Politica

«Scatti osé, Trump mi ricatta» Il re di Amazon al contrattacco

Jeff Bezos, che è anche proprietario del «Washington Post»: «Tentata estorsione dal tabloid vicino al tycoon»

Valeria Robecco

New York Della fine del matrimonio tra Jeff Bezos e la moglie MacKenzie hanno parlato tutti i giornali scandalistici, ma ora dal numero uno di Amazon emerge una rivelazione clamorosa. Il fondatore e Ceo del colosso dell'e-commerce, nonché editore del Washington Post, ha denunciato di essere stato oggetto di un «ricatto» e di un «tentativo di estorsione» da parte del National Enquirer, il tabloid controllato dalla società American Media Inc (Ami) di proprietà di David Pecker, alleato e amico di vecchia data del presidente americano Donald Trump. Il magazine - ha spiegato in un lungo post sulla piattaforma online Medium - lo ha minacciato via email di pubblicare delle fotografie imbarazzanti di lui e dell'ex giornalista televisiva Lauren Sanchez, con cui ha una storia.

Tra gli scatti personali, che i due si sono scambiati via sms, ce ne sarebbero anche alcuni che ritrarrebbero l'uomo più ricco del mondo completamente nudo. Il motivo della minaccia è emerso da una delle email inviate dal legale della Ami a uno dei più stretti collaboratori di Bezos, in cui si chiede di fermare le indagini avviate dal Ceo di Amazon per scoprire come il National Enquirer abbia ottenuto i messaggi e le immagini che rivelavano la sua relazione con Sanchez. L'Enquirer, ha scritto Bezos, voleva che «usasse buon senso», dichiarando pubblicamente che lui e il suo consulente per la sicurezza, Gavin de Becker, non avevano elementi per dire che lo scoop dell'Ami fosse politicamente motivato o influenzato da forze politiche. Bezos, però, ha rifiutato, e ha deciso di pubblicare le e-mail. Per la prima volta, puntando il dito contro il Commander in Chief. «La mia proprietà del Washington Post è una cosa molto complicata. È inevitabile che certe persone potenti oggetto della copertura del giornale pensino che io sono un loro nemico - ha affermato - E il presidente Trump è una di queste, come appare ovvio dai suoi tanti tweet». «Naturalmente non voglio che foto personali vengano pubblicate, ma non voglio nemmeno partecipare alla loro ben nota pratica di ricatti, favori politici, attacchi politici e corruzione», ha scritto Bezos, spiegando che nonostante sia complicato possedere il Washington Post non rimpiange di aver investito in una «istituzione fondamentale con una missione fondamentale».
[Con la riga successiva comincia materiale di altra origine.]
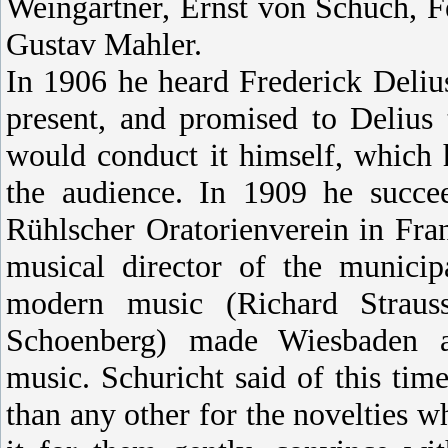
Weingartner, Ernst von Schuch, F
Gustav Mahler.
In 1906 he heard Frederick Deliu
present, and promised to Delius
would conduct it himself, which 
the audience. In 1909 he succee
Rühlscher Oratorienverein in Fr
musical director of the municip
modern music (Richard Straus
Schoenberg) made Wiesbaden an
music. Schuricht said of this t
than any other for the novelties wh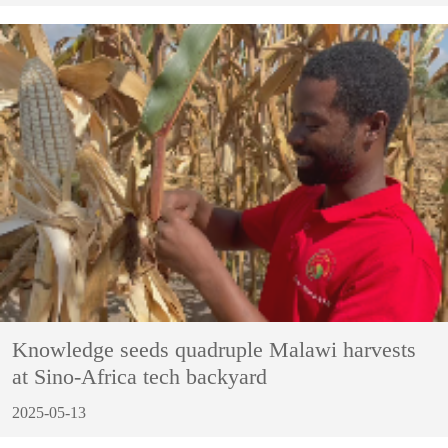
Knowledge seeds quadruple Malawi harvests
at Sino-Africa tech backyard
2025-05-13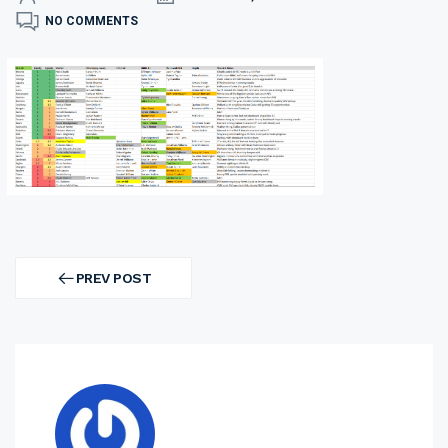
NO COMMENTS
Post
navigation
PREV POST
PREV
POST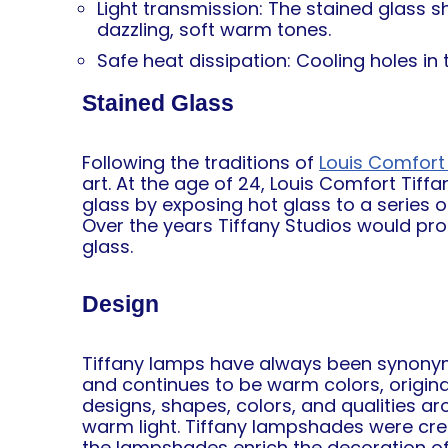
Light transmission: The stained glass s
dazzling, soft warm tones.
Safe heat dissipation: Cooling holes i
Stained Glass
Following the traditions of
Louis Comfort 
art. At the age of 24, Louis Comfort Tiff
glass by exposing hot glass to a series 
Over the years Tiffany Studios would pr
glass.
Design
Tiffany lamps have always been synonymou
and continues to be warm colors, origin
designs, shapes, colors, and qualities a
warm light. Tiffany lampshades were creat
the lampshades enrich the decoration of 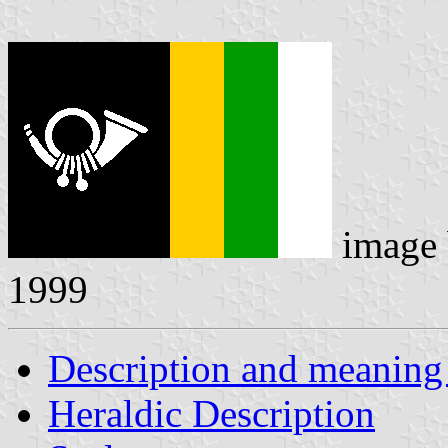
image
1999
Description and meaning 
Heraldic Description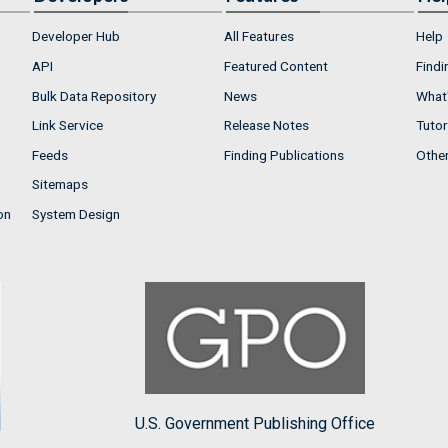
Developer Hub
All Features
Help
API
Featured Content
Findi
Bulk Data Repository
News
What'
Link Service
Release Notes
Tutor
Feeds
Finding Publications
Othe
Sitemaps
on
System Design
U.S. Government Publishing Office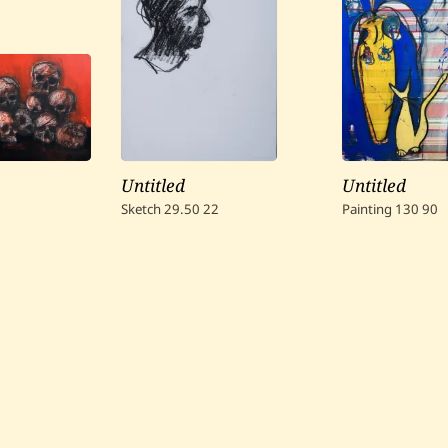
Untitled
Untitled
Sketch
29.50
22
Painting
130
90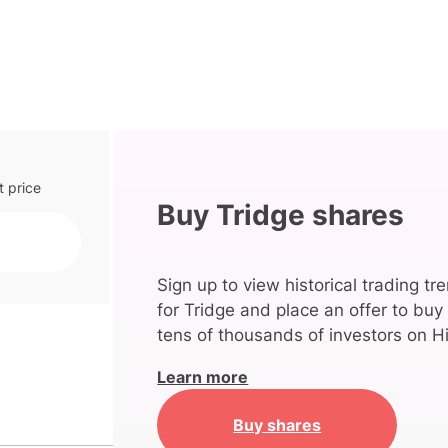
t price
Buy Tridge shares
Sign up to view historical trading tr
for Tridge and place an offer to buy
tens of thousands of investors on Hi
Learn more
Buy shares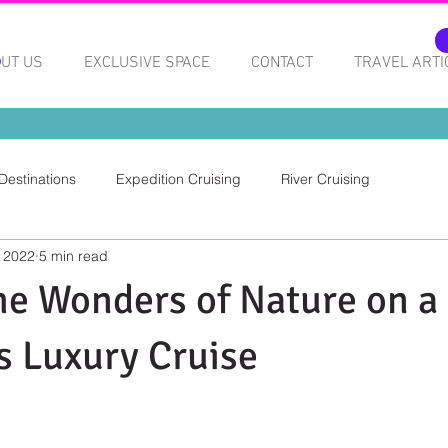
UT US
EXCLUSIVE SPACE
CONTACT
TRAVEL ARTI
Destinations
Expedition Cruising
River Cruising
 2022
5 min read
he Wonders of Nature on a
 Luxury Cruise
 stars.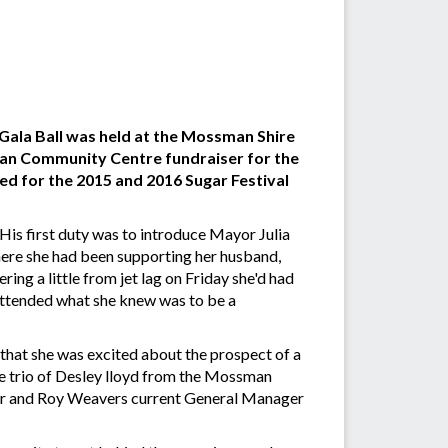
 Gala Ball was held at the Mossman Shire
man Community Centre fundraiser for the
ed for the 2015 and 2016 Sugar Festival
is first duty was to introduce Mayor Julia
re she had been supporting her husband,
ing a little from jet lag on Friday she'd had
attended what she knew was to be a
 that she was excited about the prospect of a
e trio of Desley lloyd from the Mossman
er and Roy Weavers current General Manager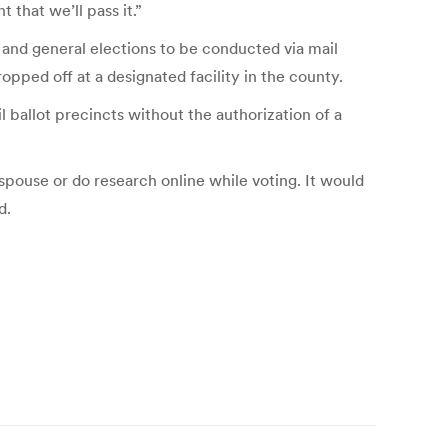
 that we’ll pass it.”
 and general elections to be conducted via mail
ropped off at a designated facility in the county.
l ballot precincts without the authorization of a
 spouse or do research online while voting. It would
d.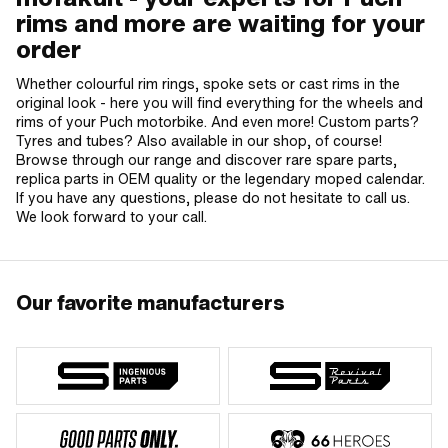
rims and more are waiting for your
order
Whether colourful rim rings, spoke sets or cast rims in the
original look - here you will find everything for the wheels and
rims of your Puch motorbike. And even more! Custom parts?
Tyres and tubes? Also available in our shop, of course!
Browse through our range and discover rare spare parts,
replica parts in OEM quality or the legendary moped calendar.
If you have any questions, please do not hesitate to call us.
We look forward to your call.
Our favorite manufacturers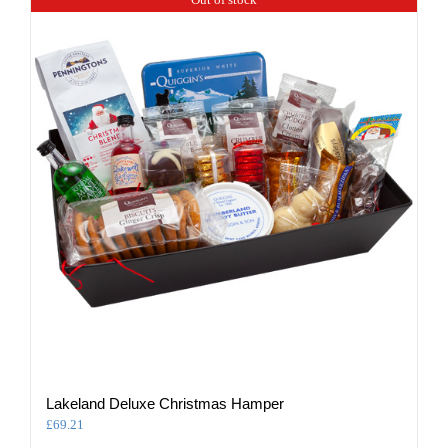
Lakeland Deluxe Christmas Hamper
£
69.21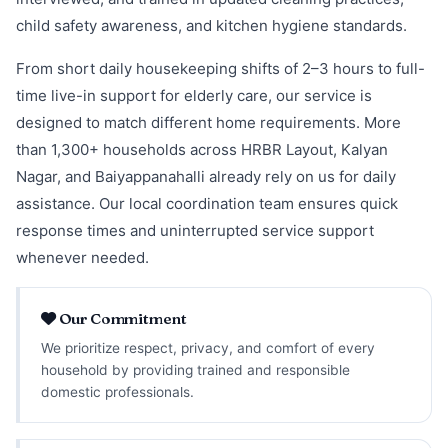
child safety awareness, and kitchen hygiene standards.
From short daily housekeeping shifts of 2–3 hours to full-
time live-in support for elderly care, our service is
designed to match different home requirements. More
than 1,300+ households across HRBR Layout, Kalyan
Nagar, and Baiyappanahalli already rely on us for daily
assistance. Our local coordination team ensures quick
response times and uninterrupted service support
whenever needed.
Our Commitment
We prioritize respect, privacy, and comfort of every
household by providing trained and responsible
domestic professionals.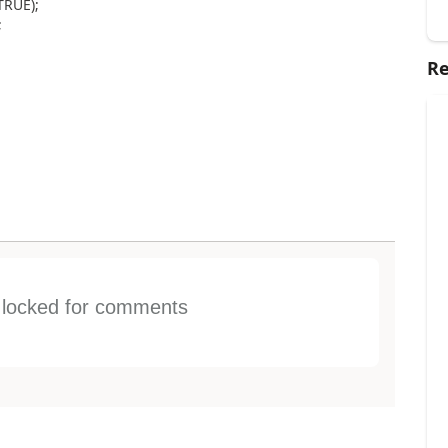
TRUE);
;
Re
s locked for comments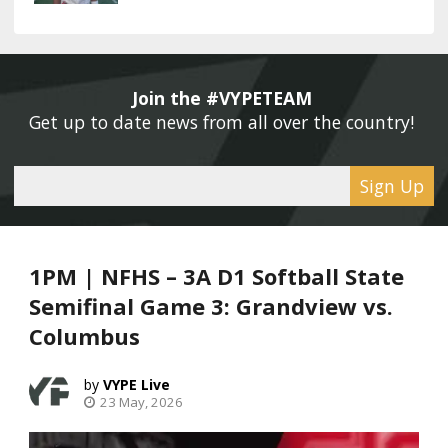
Join the #VYPETEAM 
Get up to date news from all over the country! 
Sign Up
1PM | NFHS – 3A D1 Softball State
Semifinal Game 3: Grandview vs.
Columbus
VYPE Live
23 May, 2026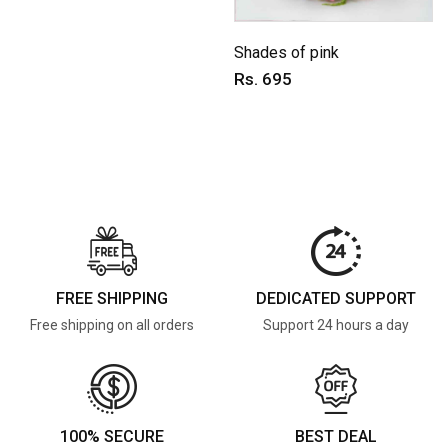
Shades of pink
Rs. 695
FREE SHIPPING
DEDICATED SUPPORT
Free shipping on all orders
Support 24 hours a day
100% SECURE
BEST DEAL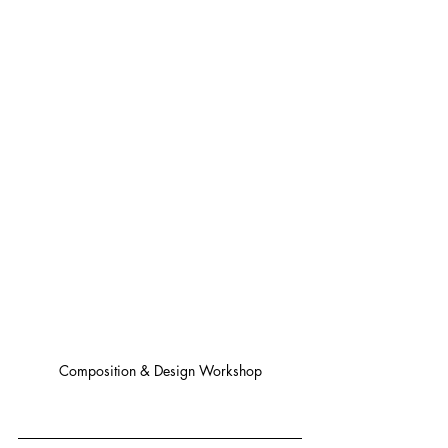
Composition & Design Workshop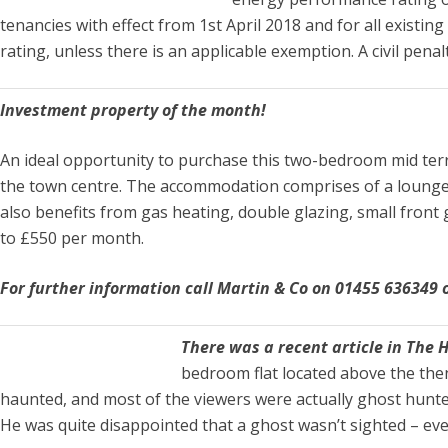
tenancies with effect from 1st April 2018 and for all existi
rating, unless there is an applicable exemption. A civil pena
Investment property of the month!
An ideal opportunity to purchase this two-bedroom mid terra
the town centre. The accommodation comprises of a lounge,
also benefits from gas heating, double glazing, small front 
to £550 per month.
For further information call Martin & Co on 01455 636349
There was a recent article in The 
bedroom flat located above the then
haunted, and most of the viewers were actually ghost hunters!
He was quite disappointed that a ghost wasn’t sighted – eve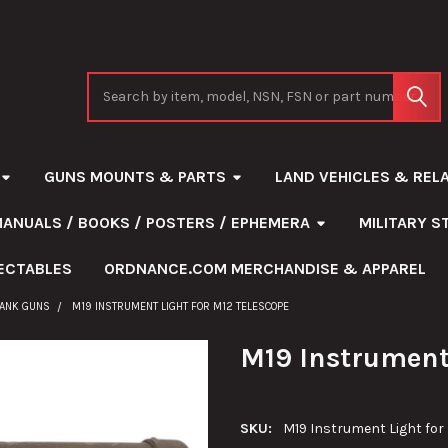
Search
GUNS MOUNTS & PARTS
LAND VEHICLES & REL
MANUALS / BOOKS / POSTERS / EPHEMERA
MILITARY 
ECTABLES
ORDNANCE.COM MERCHANDISE & APPAREL
TANK GUNS
M19 INSTRUMENT LIGHT FOR M12 TELESCOPE
M19 Instrument 
SKU:
M19 Instrument Light for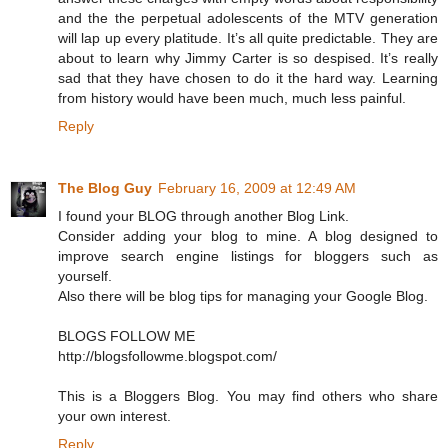
and the the perpetual adolescents of the MTV generation
will lap up every platitude. It’s all quite predictable. They are
about to learn why Jimmy Carter is so despised. It’s really
sad that they have chosen to do it the hard way. Learning
from history would have been much, much less painful.
Reply
The Blog Guy
February 16, 2009 at 12:49 AM
I found your BLOG through another Blog Link.
Consider adding your blog to mine. A blog designed to
improve search engine listings for bloggers such as
yourself.
Also there will be blog tips for managing your Google Blog.
BLOGS FOLLOW ME
http://blogsfollowme.blogspot.com/
This is a Bloggers Blog. You may find others who share
your own interest.
Reply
Nel post ha preso di mira non solo la passata cooperazione tra la Ami e il tycoon, ma anche le note connessioni tra il gruppo editoriale e il governo dell'Arabia Saudita, nel mirino per l'assassinio dell'editorialista del Wp, Jamal Khashoggi. L'editore del National Enquirer si è difeso affermando che «nel coprire la storia di Jeff Bezos crediamo di aver agito legalmente»: «Vista comunque la natura delle accuse, abbiamo deciso che indagheremo tempestivamente e scrupolosamente sui fatti, riservandoci di prendere tutte le azioni necessarie». Secondo alcune fonti citate da Bloomberg News, nel frattempo, anche i procuratori federali di New York hanno deciso di indagare sulla condotta del National Enquirer e su come ha gestito le storie sulla relazione extraconiugale del fondatore di Amazon. Dopo la denuncia di Bezos, anche il giornalista Ronan Farrow, autore dello scoop del New Yorker che ha aperto la strada a una serie di denunce di molestie sessuali a Hollywood, ha detto di essere finito nel mirino di American Media.

Rivelando in un tweet di essere stato ricattato, «insieme ad almeno un altro importante giornalista», per le indagini sui rapporti fra il National Enquirer e Trump.